How it started: How it’s going: pic.twitter.com/ASKWWK4rfD
— Parma Calcio 1913 (@ParmaCalcio_en) June 17, 2021
Believe half of what you see and none of what you hear, though. Nothing is quite as it seems. Even less so in Italian football and that is undeniably the case with Buffon’s romanticised return to the Stadio Ennio Tardini, the place he left to join the Bianconeri in 2001.
A banner hung on the gates of the Tardini and signed by an ultras group on Friday brought to light just how much of a stir his exit caused. “You left as a mercenary,” it read. “You can’t return as a hero. Honour the shirt!” Parma supporters felt as though the goalkeeper had turned his back on the club that allowed him to become the great goalkeeper he was then. Above all, though, they felt – and many feel – as though he went against his word and – in joining, of all clubs, Juventus – committed an unforgivable act.
The controversy didn’t stem only from the move, but things that had been said and that had happened prior to it. A ‘gobbo‘ label has been stuck onto Buffon by some Parma supporters, with that making reference, as far as they’re concerned, to the ‘keeper’s own words before he made the move to Juventus two decades ago.
Not all of the explanations given to Forza Italian Football have gone into detail, though at least two made reference to an incident that led to the Gialloblu’s more hardcore supporters coming to the defence of their then-goalkeeper, with him promising afterward that he would ‘never be gobbo‘.
As a result, it’s fair to say that the reaction to his return has been mixed. One long-standing ultra, when asked what he thought about Buffon’s comeback, simply said “it’d be better if he’d f*** off”. Other and – perhaps significantly – younger members of the Curva were somewhere between unconcerned and outright uninterested in the signing, explaining that in their time supporting the club they’ve never supported any individual player. The message in the Facebook post accompanying the aforementioned banner was entitled “only for the shirt,” a sentiment shared by many.

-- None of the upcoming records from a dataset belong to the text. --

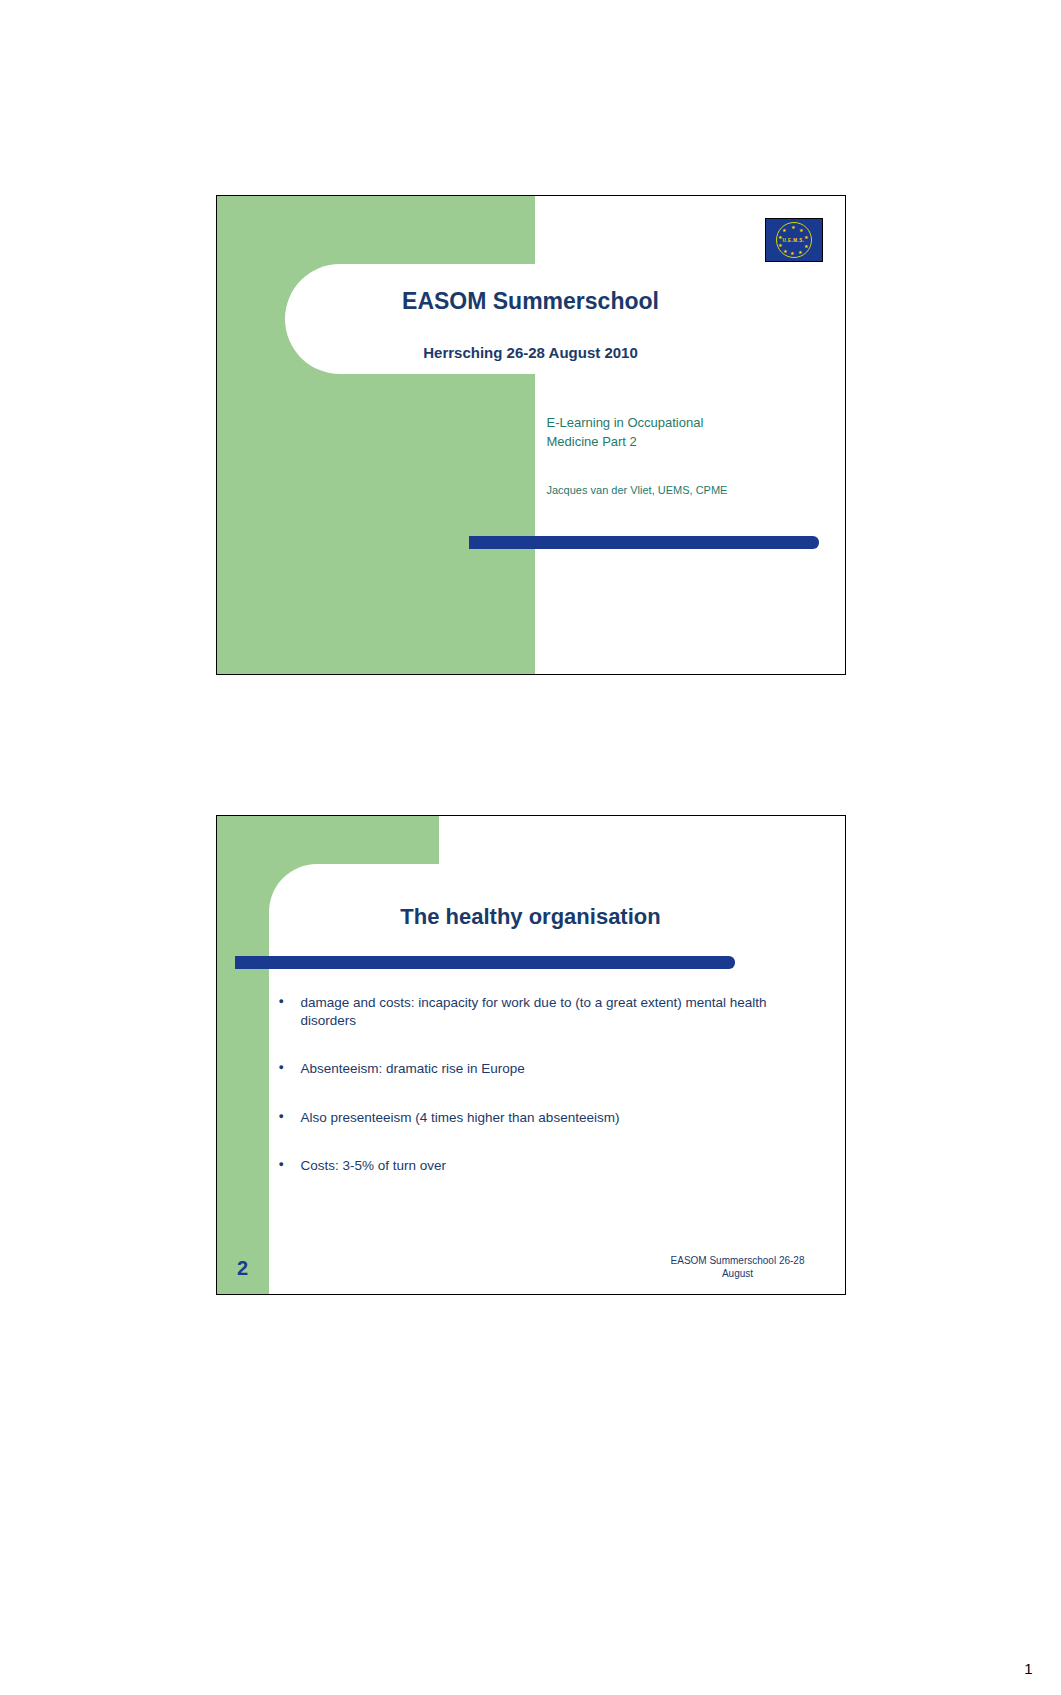★★★★★ ★★★★★
U.E.M.S.
EASOM Summerschool
Herrsching 26-28 August 2010
E-Learning in Occupational
Medicine Part 2
Jacques van der Vliet, UEMS, CPME
The healthy organisation
damage and costs: incapacity for work due to (to a great extent) mental health disorders
Absenteeism: dramatic rise in Europe
Also presenteeism (4 times higher than absenteeism)
Costs: 3-5% of turn over
2
EASOM Summerschool 26-28
August
1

It would be wrong to say that it’s all negative, however. There are some who are happy with the deal. Even on the Curva. One Curva Nord regular told Forza Italian Football that “what happened was a long time ago and Buffon was young,” recognising the “romance” of “the greatest goalkeeper of all time” dropping into the Italian second tier to return to the club that gave him his debut.
Other regulars, though not on the Curva, have expressed nothing but excitement about it. Buffon, 43, can offer a lot of experience and guidance to the young squad that is continuing to be assembled in Parma, something that has become even more necessary since Bruno Alves’ departure at the end of the 2020/21 season. Whether he plays or not, his presence alone will offer a lot.
It mightn’t be the fairytale that many have depicted it to be, but Buffon has returned to Parma to end a career that took him from the Gialloblu to Juventus and Paris and then back along that same path in the opposite direction to reach the Tardini’s famous arch again for one last season, and one that will hopefully end in silverware and a promotion for his old-new club.